The typical topologist's sine curve $S$ contains a range on the $y$-axis and the function $\sin(1/x)$,
\begin{equation}\label{1}\tag{1} X = \{(0,y)| -1 \leq y \leq 1 \}, \quad Y = \{(x, \sin (1/x))| x>0\} \end{equation}
I want to modify this a bit by changing the range of $X$ to $-1 < y < 1$ so that,
\begin{equation}\label{2}\tag{2} X = \{(0,y)| -1 < y < 1 \}, \quad Y = \{(x, \sin (1/x))| x>0\} \end{equation}
Intuitively, we might seem to think that $S$ is disconnected due to the fact that it contains sets that are disjoint $X \cap Y = \emptyset$. However, the definition for being connected is that, $S$ is connected only if we cannot write it as $A \cup B = S$ for some nonempty open sets $A$, $B$, and that $A \cap B = \emptyset$.
There is a proof for the connectedness of $S$ in $\eqref{1}$ which goes as follows (I'm not going to write the whole proof since that's not where my question lies): We assume (and know) that $Y$ is connected, we want to show that the closure of $Y$ labeled $\bar{Y}$ is connected. The closure $\bar{Y}$ will of course include $X$ so that $S = \bar{Y}$. Let us suppose that $\bar{Y}$ is disconnected, so there should be $A$, $B$ both nonempty open sets such that $A \cup B = \bar{Y}$ and $A \cap B = \emptyset$. The proof can be done to show in the end that either $A$ or $B$ must be empty, but this contradicts the assumption that both $A$, $B$ must be nonempty so $S = \bar{Y}$ must be connected.

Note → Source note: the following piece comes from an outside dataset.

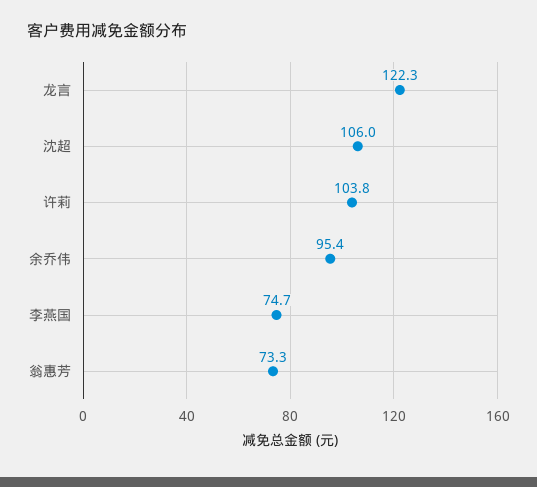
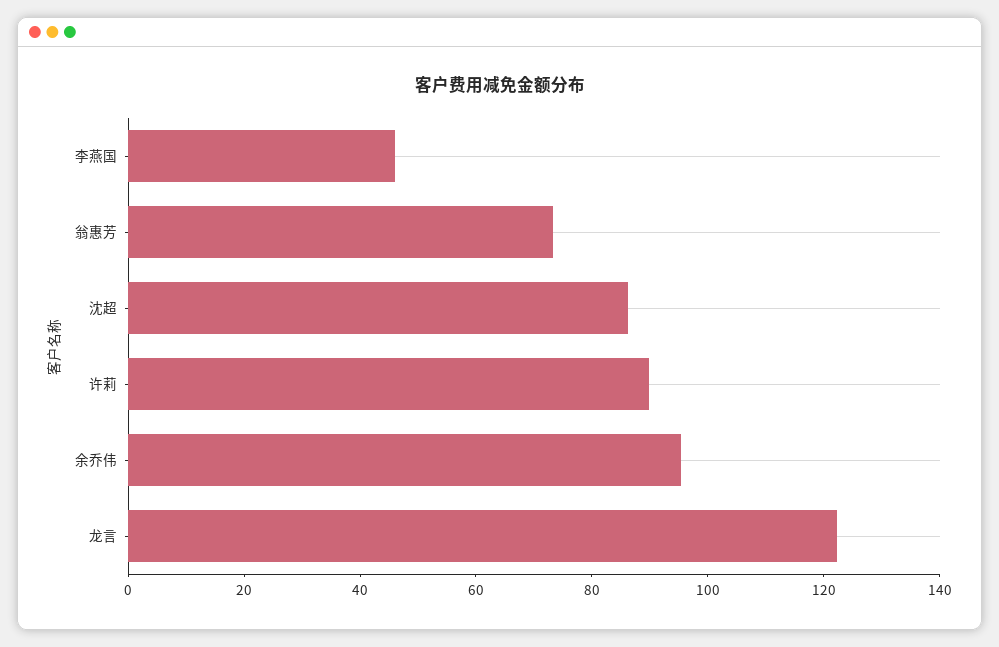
沈超: 106 -> 85
许莉: 103.8 -> 90
李燕国: 74.7 -> 45

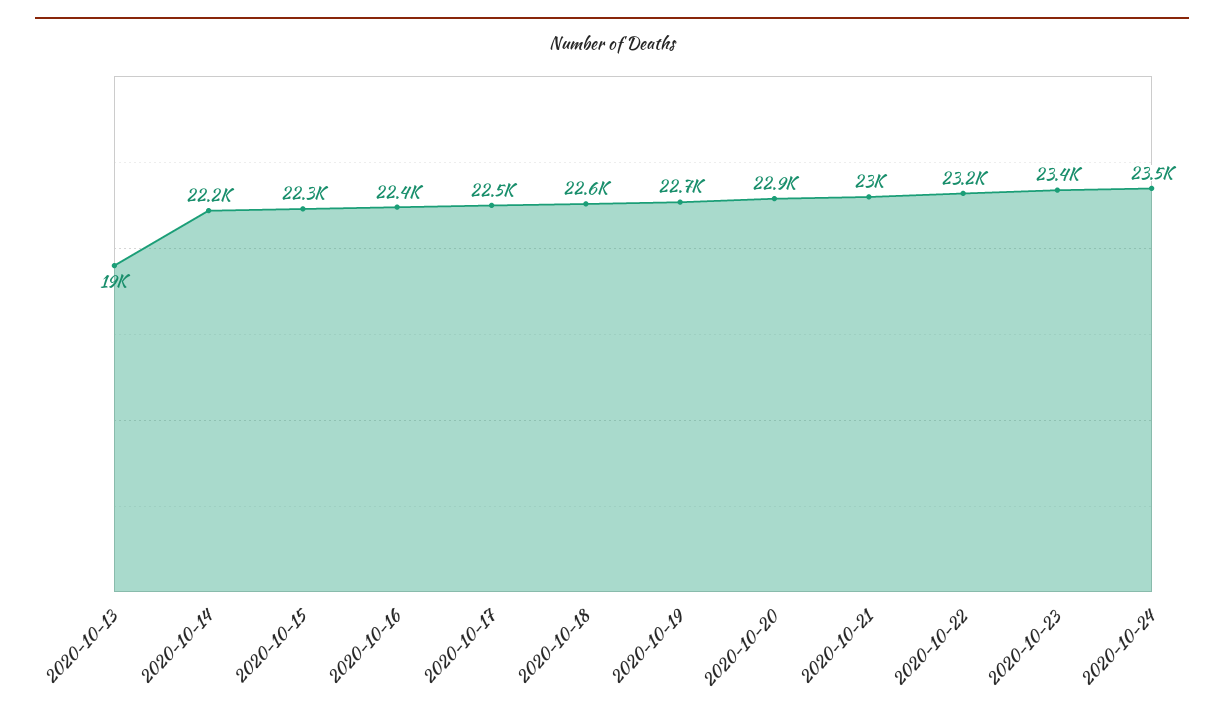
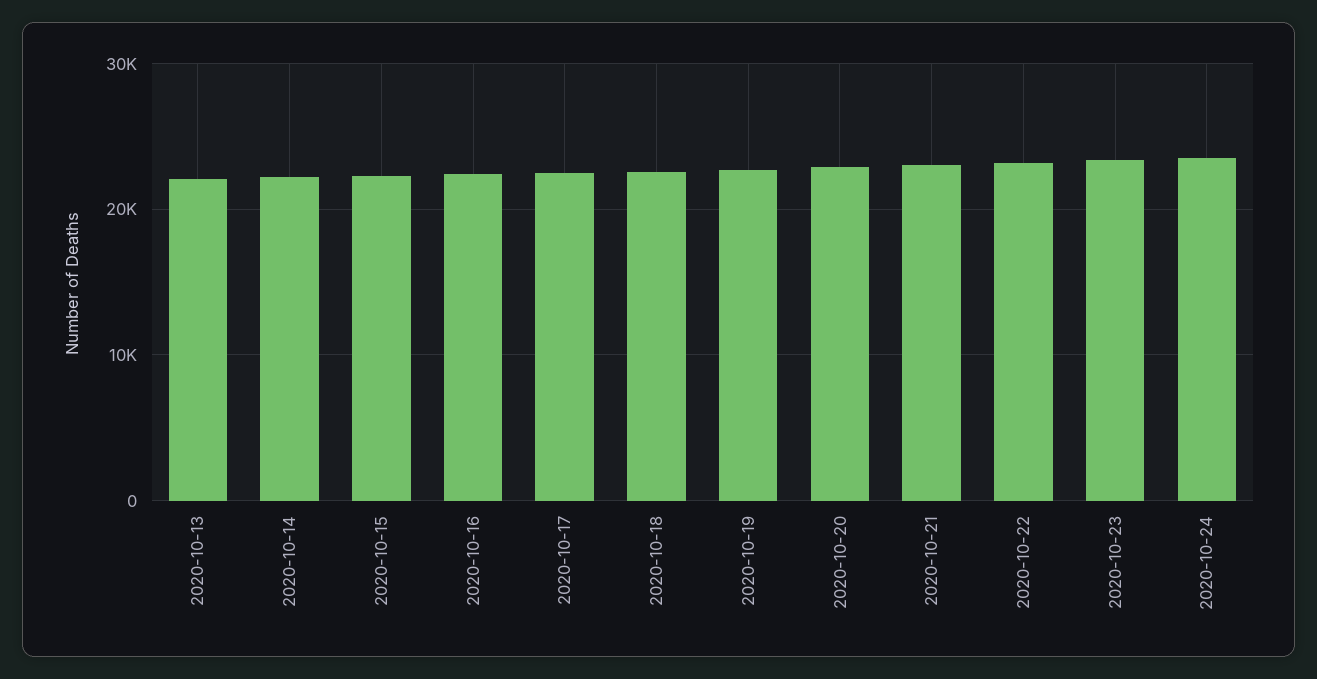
2020-10-13: 19000 -> 22000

The proof above involves arbitrary nonempty open sets $A$, $B$. We know that $X$ in $\eqref{1}$ is closed because it contains all of its boundary points, while $X$ in $\eqref{2}$ is neither closed nor open. Question, if we take the special case $A = X$, $B = Y$, is it correct to say that at least for this case, the condition $S = X \cup Y$ cannot be satisfied since $X$ in both cases is not open? Of course, that is why we need to show that there doesn't exist any nonempty open sets $A$, $B$ that can satisfy $A \cup B = S$ and $A \cap B = \emptyset$, not just for specific cases.
I have added $\eqref{2}$ to emphasize what I'm thinking about the arguments involving the topologist's sine curve, which involves $X$ not being open, such that whatever proof works for $\eqref{1}$ should also work for $\eqref{2}$. In other words, is it correct to say that whatever proof for the topologist's sine curve, it doesn't matter whether $-1 \leq y \leq 1$ or $-1 < y < 1$? My point is, it seems like whether the proofs for both cases will differ hinges on the fact that $X$ is not open.